New Tasmania dune holes approved
Sean Dudley

The Tasmanian Planning Commission has granted development approval for an extension of the Bicheno Golf Club, the only irrigated golf course on the island’s east coast. The project will see the nine-hole Bicheno course extended to eighteen, with several of the new holes being built in natural coastal sand dunes.

A local Tasmanian developer has owned land bordering the existing course for over 20 years, and has struck a deal with the golf club involving the creation of nine new holes, designed by Australian practice Crafter + Mogford Golf Strategies, in return for a land swap that assists in the creation of a 61 lot subdivision. The project manager is Greg Ramsay, the man behind the genesis of Tasmania’s successful Barnbougle Dunes course.

The existing course, designed in the 1950s by professional Alf Toogood, is set back some 300m from the ocean and the new site comprises the land between the ocean and the existing course, as well as land further to the north. “It is well suited to golf, comprising predominantly sandy soils, and has a stretch of around 900 metres of coastal dunes that front Maclean Bay,” said architect Neil Crafter. “The coastal dunes rise to a typical height of around 6-7m, with higher dune peaks from 10-14m, and are predominantly vegetated by coastal wattle, an invasive species that has progressively taken over the dunes over the last 50 years. Immediately behind the dunes lies a series of wetlands and low-lying areas that are subject to periodical inundation from heavy rain events.

Five of the new holes will be sited in these coastal dunes. “Part of our approach to achieve development approval was to propose that only one hole in the dunes would be cleared at any one time, so as to minimise the potential for wind erosion,” said Crafter. “After fine shaping and irrigation installation, the holes will be hydroseeded. Fortunately for golf, the coastal dunes have become degraded with heavy infestations of coastal wattle, which outcompetes indigenous dune species. Golf in the dunes will facilitate the removal of large areas of wattles and see their replacement with turf and native dune plants.”

Crafter and his partner Paul Mogford will construct a series of wetlands with the purpose of managing stormwater flows from the new allotments.

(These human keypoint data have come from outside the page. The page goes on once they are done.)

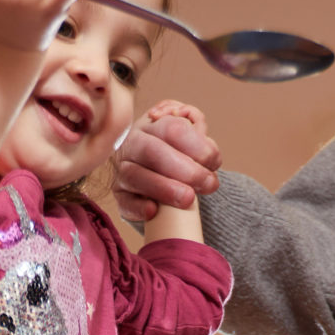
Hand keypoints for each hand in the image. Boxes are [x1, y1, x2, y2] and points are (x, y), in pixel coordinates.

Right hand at [114, 100, 222, 220]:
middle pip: (152, 151)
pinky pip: (124, 201)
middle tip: (208, 184)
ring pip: (134, 176)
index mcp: (151, 125)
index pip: (172, 128)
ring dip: (164, 188)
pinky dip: (138, 207)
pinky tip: (154, 210)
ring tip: (188, 198)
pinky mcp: (120, 195)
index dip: (198, 146)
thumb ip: (196, 123)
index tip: (214, 163)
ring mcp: (122, 170)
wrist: (156, 169)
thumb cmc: (176, 148)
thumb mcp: (188, 129)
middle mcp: (132, 144)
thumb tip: (199, 130)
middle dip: (185, 169)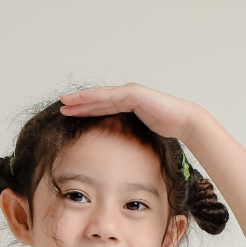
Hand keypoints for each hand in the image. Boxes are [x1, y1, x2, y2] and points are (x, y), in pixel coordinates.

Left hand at [58, 83, 201, 141]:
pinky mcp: (134, 94)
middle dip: (79, 103)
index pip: (102, 106)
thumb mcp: (142, 134)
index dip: (86, 109)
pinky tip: (83, 100)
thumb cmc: (167, 128)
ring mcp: (129, 93)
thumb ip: (131, 136)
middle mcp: (126, 95)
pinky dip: (96, 97)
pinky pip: (110, 96)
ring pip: (100, 96)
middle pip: (97, 99)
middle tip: (62, 105)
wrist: (183, 121)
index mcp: (127, 105)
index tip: (70, 113)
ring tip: (66, 102)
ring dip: (82, 99)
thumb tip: (121, 153)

The excavation of these wetlands will also provide the sand fill needed to build up some fairways and greens on the inland holes. “These environmental features will be revegetated with local indigenous reeds, rushes and sedges, with other appropriate riparian vegetation around their perimeters,” said Crafter.

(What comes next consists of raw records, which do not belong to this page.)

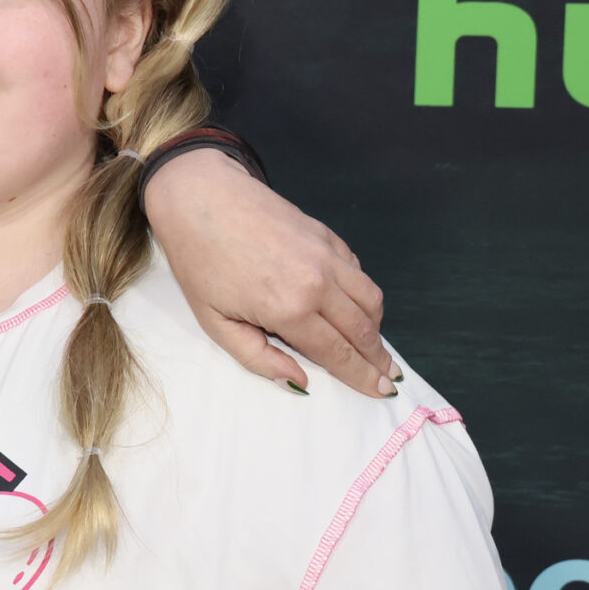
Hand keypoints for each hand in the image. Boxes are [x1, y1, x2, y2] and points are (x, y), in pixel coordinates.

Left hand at [144, 149, 395, 397]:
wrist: (199, 197)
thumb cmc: (199, 263)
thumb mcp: (214, 322)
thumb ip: (257, 357)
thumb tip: (299, 383)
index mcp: (288, 309)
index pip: (338, 353)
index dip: (362, 376)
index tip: (381, 392)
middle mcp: (317, 283)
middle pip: (362, 330)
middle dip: (378, 358)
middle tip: (389, 377)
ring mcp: (326, 255)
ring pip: (370, 299)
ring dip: (376, 327)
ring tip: (374, 346)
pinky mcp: (326, 234)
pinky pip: (358, 271)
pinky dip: (362, 293)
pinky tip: (353, 305)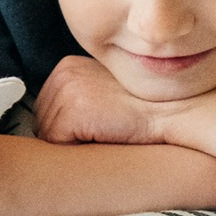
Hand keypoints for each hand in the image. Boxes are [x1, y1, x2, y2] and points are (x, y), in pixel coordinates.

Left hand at [35, 55, 171, 144]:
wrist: (173, 109)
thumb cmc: (144, 107)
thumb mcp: (103, 89)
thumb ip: (78, 97)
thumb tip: (51, 124)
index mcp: (66, 67)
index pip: (45, 108)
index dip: (64, 127)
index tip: (90, 129)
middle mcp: (63, 73)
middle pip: (42, 120)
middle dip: (63, 135)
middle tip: (97, 134)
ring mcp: (67, 90)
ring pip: (48, 134)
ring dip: (70, 144)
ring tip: (103, 135)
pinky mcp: (75, 111)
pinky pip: (58, 143)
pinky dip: (76, 149)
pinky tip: (103, 139)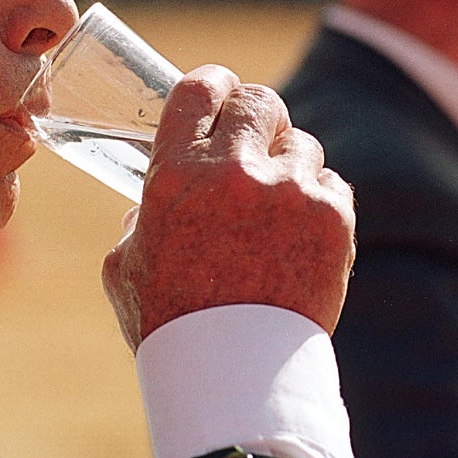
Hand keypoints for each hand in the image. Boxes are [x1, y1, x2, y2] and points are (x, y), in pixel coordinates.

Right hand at [102, 65, 354, 350]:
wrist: (234, 374)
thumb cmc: (169, 322)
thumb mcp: (124, 264)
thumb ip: (138, 218)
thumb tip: (150, 202)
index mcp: (174, 172)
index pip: (199, 88)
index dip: (212, 83)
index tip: (219, 91)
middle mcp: (232, 171)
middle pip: (259, 100)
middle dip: (257, 115)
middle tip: (255, 140)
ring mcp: (287, 191)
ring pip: (301, 143)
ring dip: (288, 165)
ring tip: (275, 208)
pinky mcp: (333, 219)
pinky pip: (333, 184)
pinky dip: (319, 202)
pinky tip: (300, 235)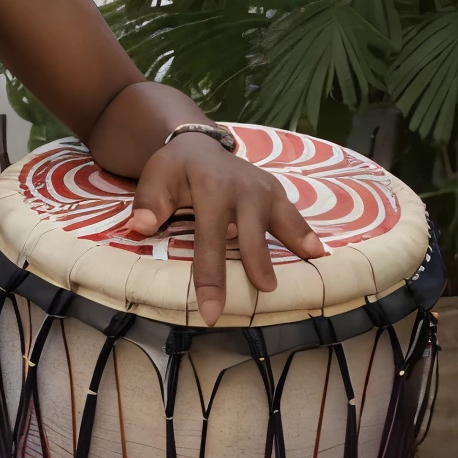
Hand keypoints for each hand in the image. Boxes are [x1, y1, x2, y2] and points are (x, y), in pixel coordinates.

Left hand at [125, 134, 324, 325]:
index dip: (210, 277)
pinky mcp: (276, 192)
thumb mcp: (154, 178)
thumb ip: (148, 203)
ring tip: (304, 274)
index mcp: (210, 188)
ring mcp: (264, 188)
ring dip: (292, 246)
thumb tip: (140, 226)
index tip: (212, 312)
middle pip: (250, 235)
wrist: (198, 145)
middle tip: (262, 297)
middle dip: (255, 268)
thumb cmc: (175, 169)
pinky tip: (317, 253)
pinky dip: (305, 233)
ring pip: (281, 222)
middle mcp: (242, 188)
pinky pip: (293, 215)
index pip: (210, 240)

“The overarching philosophy in the design is to use the natural features of the land and to minimise any earth shaping, so as to create a very natural looking course,” the architect added. “The wonderful coastal dunes are a striking feature of the site and it is clear that the holes within the dunes will become the feature holes of the course. The new holes will have a good variety of length, play direction, dogleg direction and landscape setting, with some holes having wetland settings, upland settings and coastal dune settings, creating a challenging and complementary nine holes to the existing course.”

Detailed design is expected to commence shortly, with construction of the new holes getting under way later this year.